To add a caption to the plot, use `fig-cap`.
In Quarto this will change the figure from inline to "floating".
If you're producing PDF output, the default graphics type is PDF.
This is a good default because PDFs are high quality vector graphics.
However, they can produce very large and slow plots if you are displaying thousands of points.
In that case, set `fig-format: "png"` to force the use of PNGs.
They are slightly lower quality, but will be much more compact.
It's a good idea to name code chunks that produce figures, even if you don't routinely label other chunks.

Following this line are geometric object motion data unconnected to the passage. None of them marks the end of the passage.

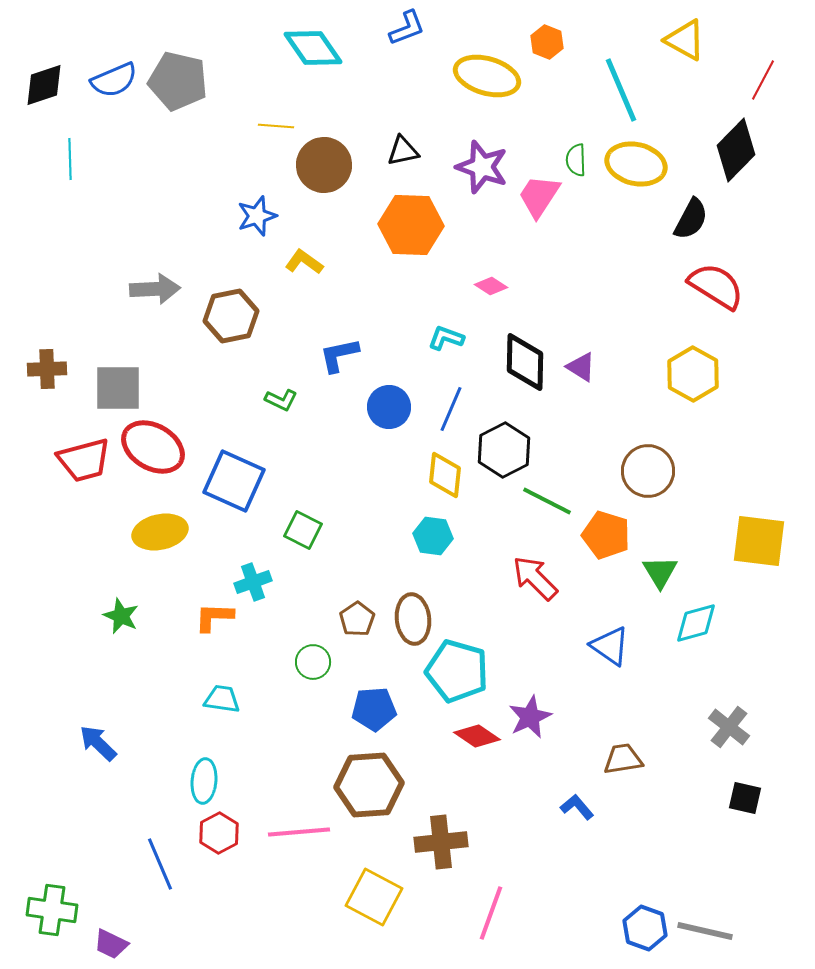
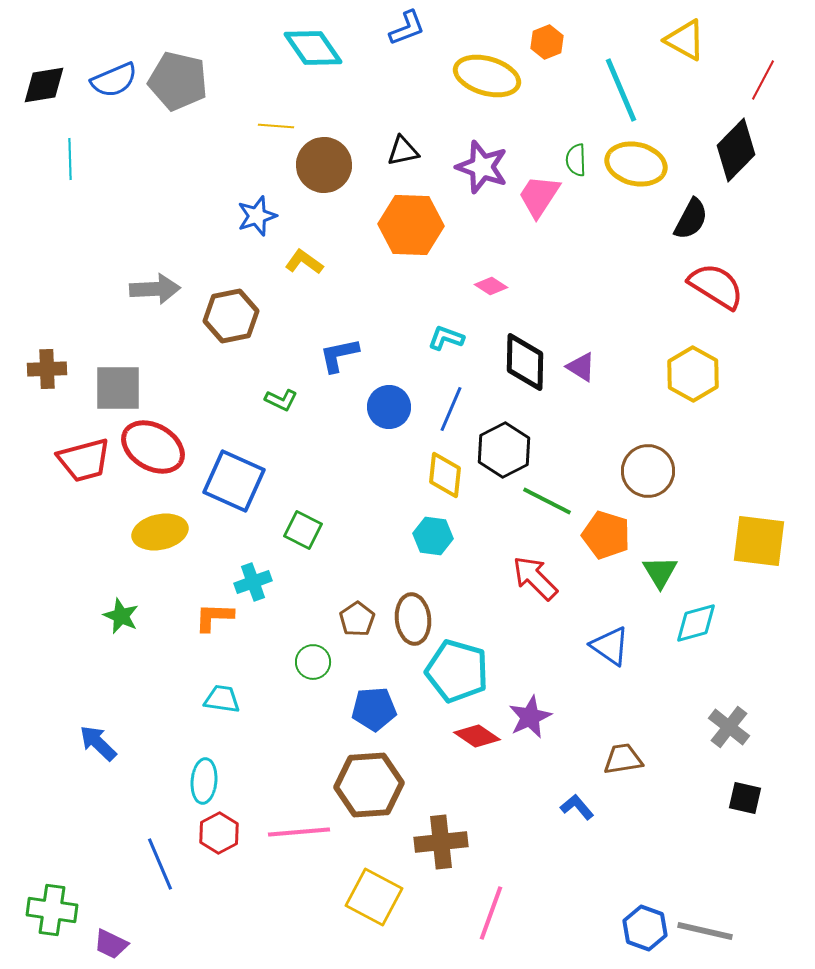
orange hexagon at (547, 42): rotated 16 degrees clockwise
black diamond at (44, 85): rotated 9 degrees clockwise
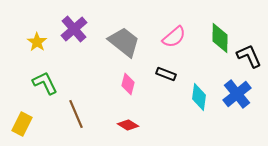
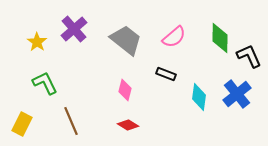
gray trapezoid: moved 2 px right, 2 px up
pink diamond: moved 3 px left, 6 px down
brown line: moved 5 px left, 7 px down
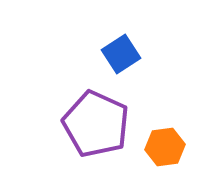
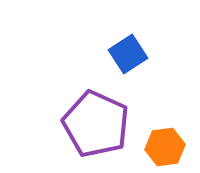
blue square: moved 7 px right
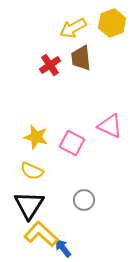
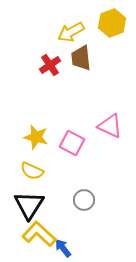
yellow arrow: moved 2 px left, 4 px down
yellow L-shape: moved 2 px left
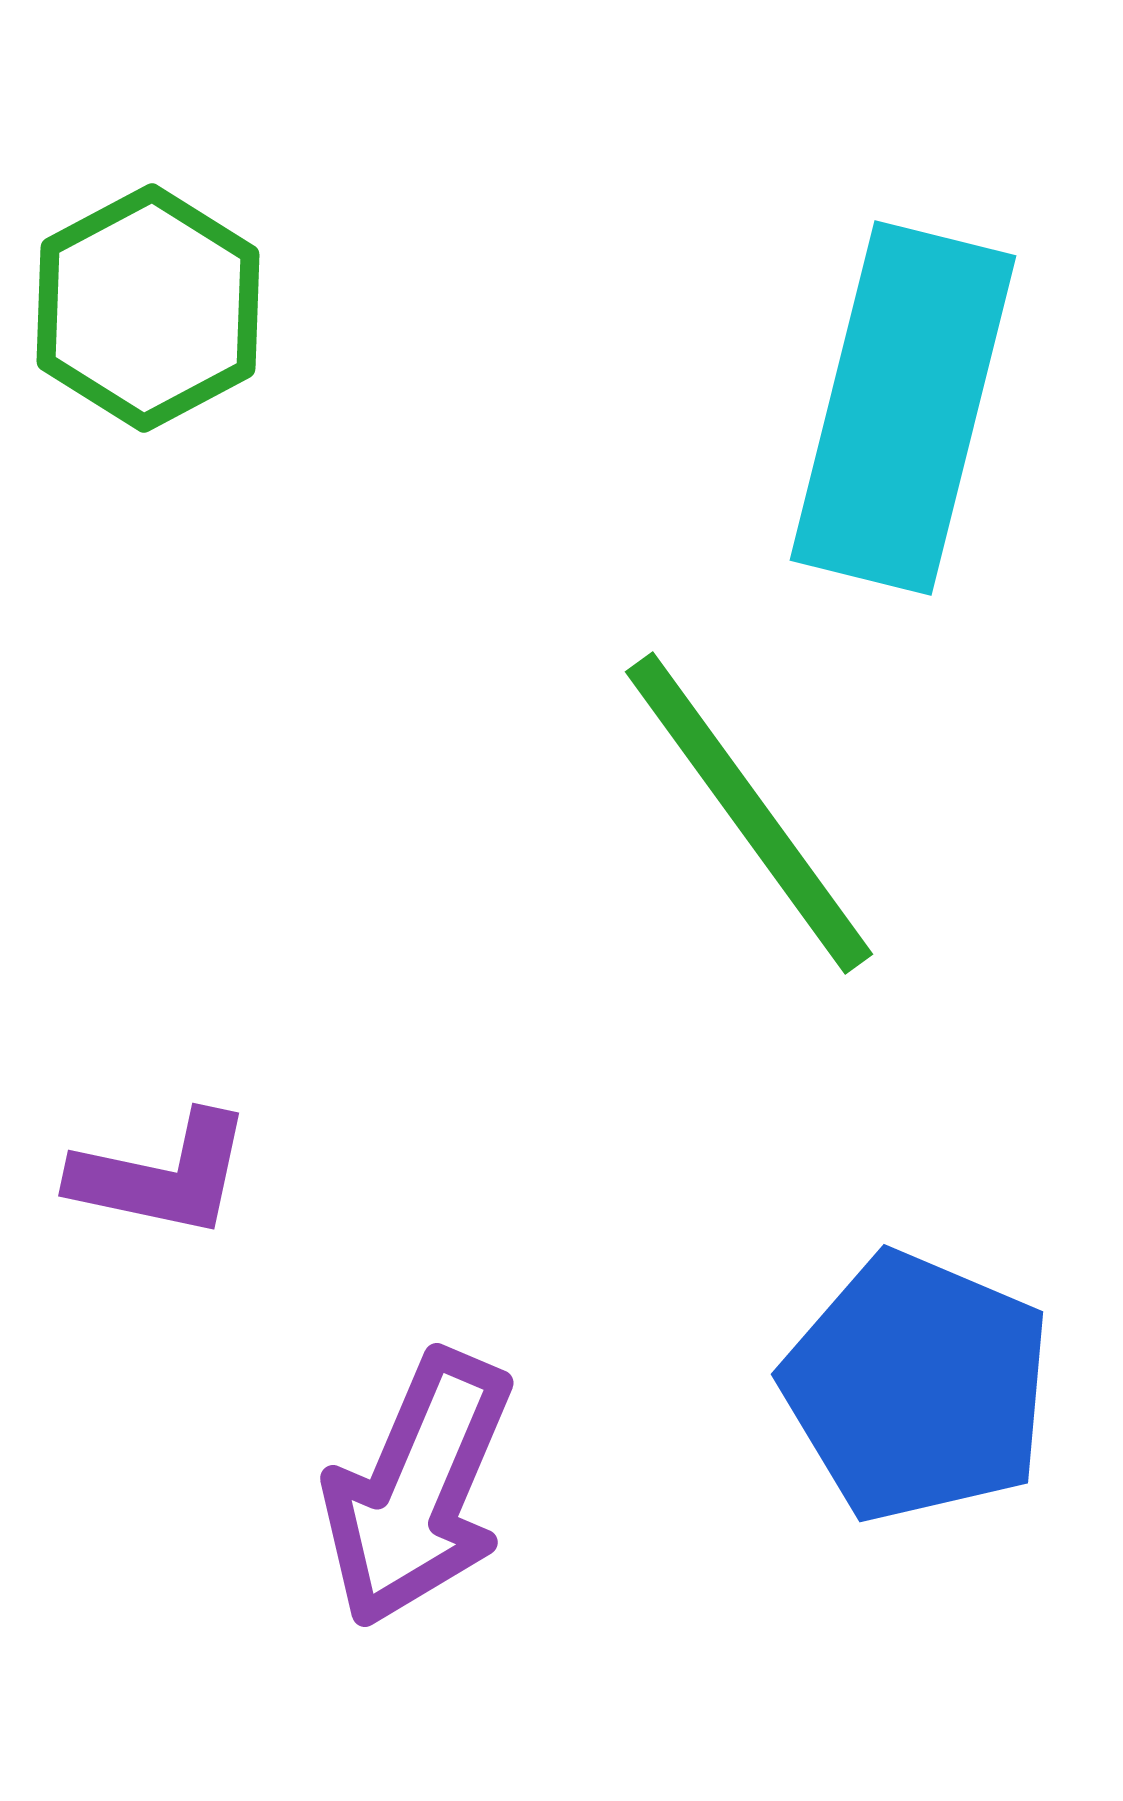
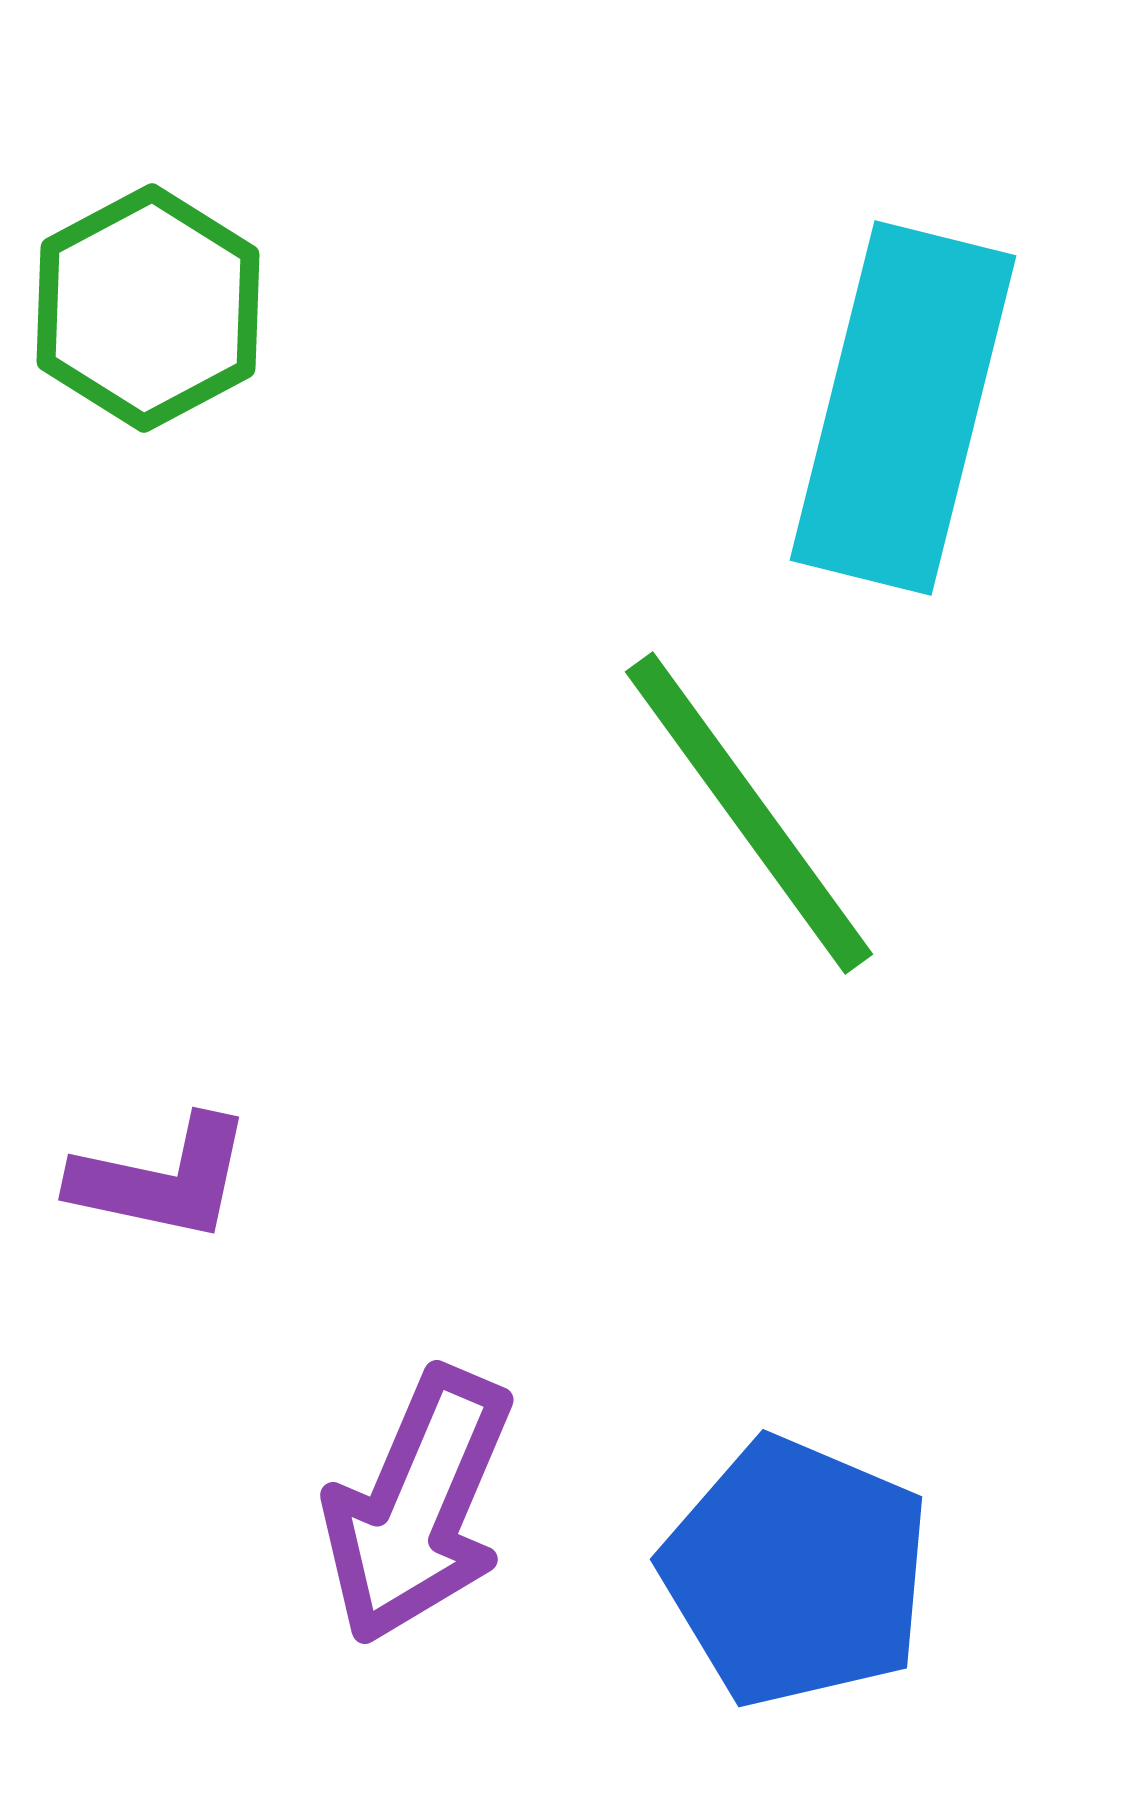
purple L-shape: moved 4 px down
blue pentagon: moved 121 px left, 185 px down
purple arrow: moved 17 px down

The chunk label is used to generate the file name of the graphic on disk, so naming your chunks makes it much easier to pick out plots and reuse in other circumstances (i.e. if you want to quickly drop a single plot into an email or a tweet).
## Troubleshooting
Troubleshooting Quarto documents can be challenging because you are no longer in an interactive R environment, and you will need to learn some new tricks.